Dumb Durham

Dumb Durham

Last September student Angelos Sofocleous, studying philosophy MA at Durham, was sacked from his role as assistant editor of the university’s philosophy journal for retweeting an article in The Spectator. His crime was to have added to the tweet “RT (retweet) if women don’t have penises”. A not inappropriate comment given that the title of the article by James Kirkup was “Is it a crime to say women don’t have penises?”

He was notified via an email from the President of the Philosophy Society saying he had been removed from his position following a vote by the society. The email stated that his comments served to “belittle trans experiences” and were “transphobic”.

The Philosophy Society’s official website says that to join “No prior philosophy knowledge is needed, only an open mind”. There must have been a putsch and the society has been taken over by a bunch or retarded snowflakes.

But it gets worse. Angelos was invited to speak at a University of Bristol Free Speech Society meeting entitled “Is there a problem with Free Speech on campus”. As someone who had suffered from a lack of free speech recently, he was a good choice of speaker. However, the University of Bristol Student Union banned him from the panel discussion and told the Free Speech Society to disinvite him. Their lame excuse was that having consulted with the police, the union deemed his presence would be “highly likely” to cause “public disorder”. A request for a copy of the claimed “assessment report” was declined, probably because it doesn’t exist.

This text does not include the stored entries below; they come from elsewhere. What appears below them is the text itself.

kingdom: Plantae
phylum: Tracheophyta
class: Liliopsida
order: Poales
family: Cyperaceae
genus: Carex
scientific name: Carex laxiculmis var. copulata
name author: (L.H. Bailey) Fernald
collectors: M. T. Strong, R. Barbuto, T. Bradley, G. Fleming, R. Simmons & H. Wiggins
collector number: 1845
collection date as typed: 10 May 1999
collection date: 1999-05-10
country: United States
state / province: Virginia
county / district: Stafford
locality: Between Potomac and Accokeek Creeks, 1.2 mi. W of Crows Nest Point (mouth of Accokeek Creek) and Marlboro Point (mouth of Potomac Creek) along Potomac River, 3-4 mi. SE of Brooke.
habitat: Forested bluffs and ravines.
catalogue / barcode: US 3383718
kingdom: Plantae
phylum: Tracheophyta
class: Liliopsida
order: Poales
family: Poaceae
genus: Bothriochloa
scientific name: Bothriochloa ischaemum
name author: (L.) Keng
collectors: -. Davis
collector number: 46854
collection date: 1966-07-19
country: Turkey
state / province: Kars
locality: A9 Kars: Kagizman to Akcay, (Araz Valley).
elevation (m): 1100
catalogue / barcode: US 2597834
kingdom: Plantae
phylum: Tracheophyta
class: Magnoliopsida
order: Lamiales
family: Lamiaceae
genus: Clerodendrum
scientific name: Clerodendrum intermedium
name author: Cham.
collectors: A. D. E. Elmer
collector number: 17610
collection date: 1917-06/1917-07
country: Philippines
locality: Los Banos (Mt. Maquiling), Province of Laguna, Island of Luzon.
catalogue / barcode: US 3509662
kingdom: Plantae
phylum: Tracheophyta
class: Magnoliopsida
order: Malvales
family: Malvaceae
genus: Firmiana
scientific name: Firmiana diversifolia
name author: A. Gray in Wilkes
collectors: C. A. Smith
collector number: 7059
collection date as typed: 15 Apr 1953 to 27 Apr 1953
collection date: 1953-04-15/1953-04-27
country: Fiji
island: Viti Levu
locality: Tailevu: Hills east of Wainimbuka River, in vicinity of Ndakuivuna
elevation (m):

The University of Bristol Free Speech Society subsequently issued the following statement:

February 9 at 1:47 PM ·
STATEMENT REGARDING UPCOMING PANEL EVENT:

We are saddened to inform you that due to Student Union bureaucracy we have been forced to cancel the invitation we extended to Angelos Sofocleous to be on our panel discussion on free speech. We have given the SU plenty of notice for this event. But they felt it proper to cancel his attendance in the last minute, citing “security concerns”. For context, Angelos is a full time student at Durham University who lives amongst students on campus. We leave it to the public to reach their own conclusions with regards to the SU’s intentions.

In the government’s guidance for students on free speech released last year it states, “Students should not be deterred from organising events due to over-bureaucratic procedures”. Ironically, the first question we intended to put before our panel – ‘is there a problem with free speech on campus?’ – has been answered for us loud and clear.

Our event will still be going ahead with the other panellists and will be open for students as well as to the public. We encourage anyone who cares about free speech to turn up to show their support for the cause. Tickets are free, but mandatory.

We are happy to give statements to the press. Message us on our page.

The saga ends with Angelos Sofocleous, having already purchased his rail ticket, attending the meeting as a member of the audience. As the meeting started an audience member shouted, “why can’t he just go up there?”. After consultation with the other panellists he was invited onto the stage to complete the panel as originally planned.

There was no public disorder, the police were not called and there was no protest of any kind, but there was a sensible and interesting debate. It will be interesting to see where these two universities are in the 2018 Free Speech University Rankings.